Herpes simplex virus type 2 (HSV-2) est principalement à l'origine de l'herpès génital qui est l'une des infections sexuelles les plus courantes à travers le monde et en particulier 90% des personnes infectées par le VIH sont porteuses de ce virus. Cependant, la majorité des individus contaminés par HSV-2 ignore la présence du virus simplement parce qu'ils n'ont pas de symptômes, le virus étant tout de même capable de causer des plaies récurrentes sur la peau au niveau génital.
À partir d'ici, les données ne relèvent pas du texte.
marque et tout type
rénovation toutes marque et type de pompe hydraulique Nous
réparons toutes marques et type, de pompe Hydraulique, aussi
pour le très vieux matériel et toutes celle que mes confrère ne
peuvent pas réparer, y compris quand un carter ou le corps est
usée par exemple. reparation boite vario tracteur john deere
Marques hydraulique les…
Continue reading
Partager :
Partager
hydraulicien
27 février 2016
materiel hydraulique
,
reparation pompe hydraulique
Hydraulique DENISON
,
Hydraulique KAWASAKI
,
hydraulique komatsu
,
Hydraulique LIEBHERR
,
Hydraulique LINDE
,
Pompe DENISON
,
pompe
Plusieurs précédentes études ont montré que la présence de HSV-2 augmente le risque de transmission du VIH et accélère la progression de la maladie chez les patients co-infectés. En particulier, en plus des plaies liées à HSV-2 qui faciliteraient l'infection par VIH, il a été montré que des récurrences fréquentes d'herpès génital entrainaient une augmentation de la quantité de VIH dans le sang mais également dans les muqueuses génitales. De plus, l'infection à HSV-2 induit le recrutement au niveau génital des lymphocytes T CD4+ qui sont les principales cellules cibles du VIH. En considérant cette relation entre les deux virus, les chercheurs ont donc émis l'hypothèse qu'en éliminant HSV-2 par un traitement spécifique, la transmission sexuelle du VIH pourrait aussi être réduite de la même manière.
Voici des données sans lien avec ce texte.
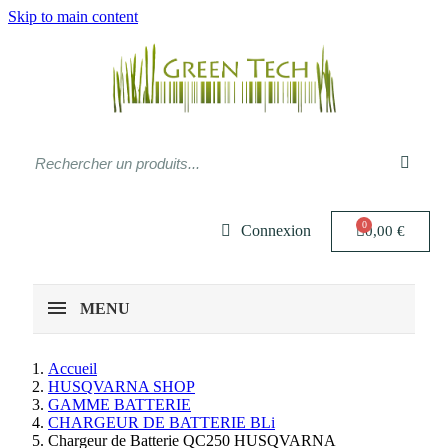
Skip to main content
Connexion
0,00 €
MENU
Accueil
HUSQVARNA SHOP
GAMME BATTERIE
CHARGEUR DE BATTERIE BLi
Chargeur de Batterie QC250 HUSQVARNA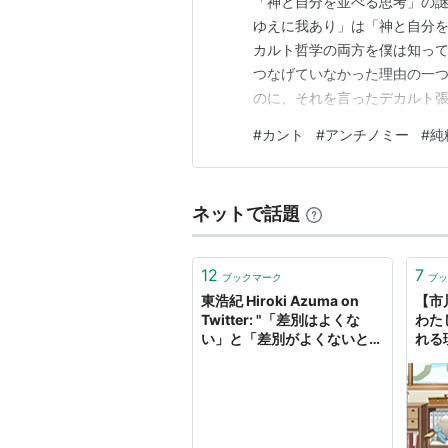
「神と自分を並べる思考」の謎
ゆえに我あり」は「神と自分
カルト哲学の両方を僕は知っ
つなげていなかった理由の一
のに、それを言ったデカルト
ら、こんな矛盾を許している
#
カント
#
アンチノミー
#
純
るはずです。一方で、この矛
だと最近知りました。 カント
ネットで話題
12
7
ブックマーク
ブッ
東浩紀 Hiroki Azuma on
【市川
Twitter: "「差別はよくな
わた
い」と「差別がよくないとい
れる
うのも差別だから差別よくな
チノ
いとはいえない」の矛盾とい
うのは、古い言葉で言えばカ
ントのアンチノミーというや
つで、そもそもこの矛盾を引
Cet essai clinique international et multi-centrique s'est intéressé entre novembre 2004 et octobre 2008 à déterminer le taux de réduction de transmission du VIH en fonction de l'administration de deux doses d'acyclovir par jour chez des patients co-infectés. L'acyclovir est un médicament antiviral principalement indiqué dans le traitement des infections aux virus de la famille herpes. Ce travail a été coordonné par l'université de Washington à Seattle et financé par la fondation Bill et Melinda Gates. Cet essai a permis l'étude de 3408 couples sérodiscordants pour VIH, c'est-à-dire que pour chaque couple, un membre seulement est infecté par le VIH et pas le conjoint et celui qui est porteur du VIH l'est aussi pour HSV-2. L'étude a été réalisée simultanément sur 14 sites dans 7 pays différents en Afrique (Botswana, Kenya, Rwanda, South Africa, Tanzania, Uganda and Zambia).
Les premières analyses des résultats de l'essai clinique ont été rendues publiques le 8 mai 2009 et indiquent clairement que le traitement de l'herpès avec l'acyclovir ne réduit pas significativement le risque de transmettre le VIH à son conjoint non infecté. En effet, 41 nouvelles infections ont été rapportées parmi la cohorte de sujets traités à l'acyclovir et 43 parmi le groupe placebo qui n'a pas reçu le traitement. Cependant, par rapport au groupe placebo, les chercheurs ont remarqué que l'acyclovir permet de réduire de 73% la fréquence des ulcérations génitales et de 40% le taux moyen de VIH dans le sang, ce qui corrobore les conclusions des précédentes études. Enfin, les scientifiques ont suivi durant l'essai le nombre de participants qui ont vu leur niveau de lymphocytes T CD4+ diminuer au dessous de 200/mm3, qui ont commencé un traitement contre le VIH ou encore qui sont décédés afin de déterminer si l'acyclovir peut ralentir la progression de la maladie liée à VIH. Ils ont conclu de ces observations que l'acyclovir réduit statistiquement de 17% la progression de la maladie chez les sujets traités en comparaison des patients du groupe placebo.
Bien que l'acyclovir ne soit pas capable de réduire la transmission de la maladie et donc de diminuer la progression de l'épidémie à travers le monde, l'utilisation de ce médicament contre l'herpès a permis de mettre en évidence de nouvelles voies de recherche thérapeutiques contre le VIH. En effet, les relations fonctionnelles entre le VIH et HSV-2 en font une cible privilégiée dans la recherche de traitements indirects anti-VIH. De plus, l'effet modeste de l'acyclovir sur la progression de la maladie liée au VIH est une donnée intéressante et une option potentielle à faible coût dans le but de ralentir l'infection en particulier chez des individus n'étant pas éligibles à un traitement antirétroviral.